Design Challenges in Present Day Housing: Learnings from Tara Apartments

Sanjay Kumbhare and Sushama Dhepe

Tekton
Volume 7, Issue 1, March 2020
pp. 46 – 53

Sanjay Kumbhare has 21 years of teaching experience and also has a full- time practice experience of 9 years in India and abroad. He has completed many design projects professionally. His focus all through his career has been on design. He completed his masters in 2010 in Construction Management.
sanjaykumbhare@gmail.com

Sushama Dhepe is an architect and valuer and presently working as Associate professor at Bharati Vidyapeeth Deemed to be University, College of Architecture, Pune. She is presently pursuing her doctoral research from Rashtrasant Tukdoji Maharaj Nagpur University.
sushama.dhepe@gmail.com

ABSTRACT
This essay addresses social aspects of housing which are examined concerning a Master architect’s work. Tara Apartments, designed by Charles Correa is one of the path-breaking designs that combine modern living with India’s traditional social lifestyle. The housing project was actualized forty years ago and still its design functions admirably in the present-day scenario. This essay explores via graphical analysis the social aspects of housing in regards to Tara Apartment which are essential in current housing buildings. This essay also presents the observations of architectural housing and design challenges in the current situation. In conclusion, it prescribes how Tara apartments design is suitable in the present scenario provided modern day demand of living standards is met. This essay recommends design elements need to be focused on housing for social community, interactivity, security, and vantage.

Introduction
Architectural Design is unavoidably social. Today’s high rise housing in urban areas is facing social issues in terms of interaction, loneliness, a healthy social environment, security, etc. Social issues presented in this essay are based on the observations of several projects in Pune on-site as well as from web sources such as developers’ websites and three housing projects published in IIA journal December 2014 issue namely, Ujjas the Condoville, Kolkata, Fortune Township, Barasat, Kolkata, Panchavati, Agra, Uttar Pradesh. Against the backdrop of problems of urbanization, Tara apartments seem to be a more appropriate design solution for housing complexes.

Charles Correa looked back and incorporated various historical elements to continue the social aspects of Tara housing. This essay tries to identify the relevance of Tara in the present scenario. In this essay constraints of Tara in the changing time have been also put forth. What design elements and considerations need to be learned from Tara Apartment have been prescribed in this essay. This essay does not covey the imitation or reproduction of Tara Apartment but attempts to take in hand lessons from Tara Apartment focusing on social aspects of design.

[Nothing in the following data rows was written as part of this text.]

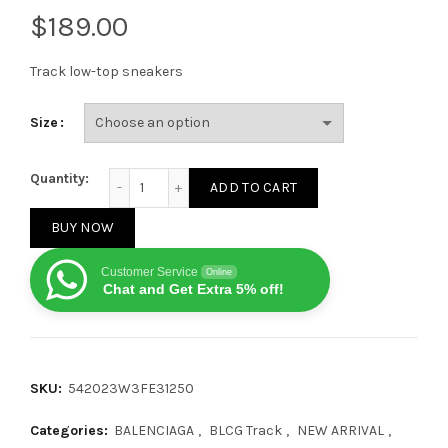
$
Track low-top sneakers
Size
Balenciaga Track Recycled Sole Medium Grey quantit
Quantity:
ADD TO CART
BUY NOW
Customer Service
Online
Chat and Get Extra 5% off!
SKU:
542023W3FE31250
Categories:
BALENCIAGA
,
BLCG Track
,
NEW ARRIVAL
,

Housing in the Current Scenario
Based on current housing studies conducted it has been observed that the apartments built nowadays have typical plans focused on the economy of services. The central core of staircases and lifts and other services and dwelling units are placed at all around the core. This results in dwelling units looking away from each other, which has been referred to as conventional apartments hereafter.

There is ample privacy for units in such type of designs. The design takes no consideration of directions for climate comfort. In conventional apartment buildings, the apartments are sold to anyone having funds to buy. Many strangers have become neighbors. Apartments are society’s response to urbanization. Urban crimes increase with urbanization (Venkatesham, 2015). The family size has also reduced. There is an emergence of nuclear families as can also be seen from recent surveys. (Pradhan, 2011). People staying in such dwelling units have a feeling of loneliness. There are security issues also.

The new market-oriented conventional apartments have seemed to recognize this problem of people not getting together and not interactive. Many builders and architects are now coming up with plans with central open space. Research is going on as to the location of open space. But the privacy is given more weightage.

Many apartment complexes are coming up with large central open space. These spaces are acting as a garden. But not all the apartments or dwelling units can face this central open space. Dwelling units facing away from open space do not get any aesthetic or social benefit of the central open space. The open space is too large to cause any meaningful interaction characteristic of traditional Indian society. The open space is out of scale with the human being. The family size nowadays has become smaller. From large joint families, we have moved to nuclear families, in which the responsibilities on parents for social and moral wellbeing of younger ones have increased. Parents are mostly working leaving kids more exposed to outside social elements.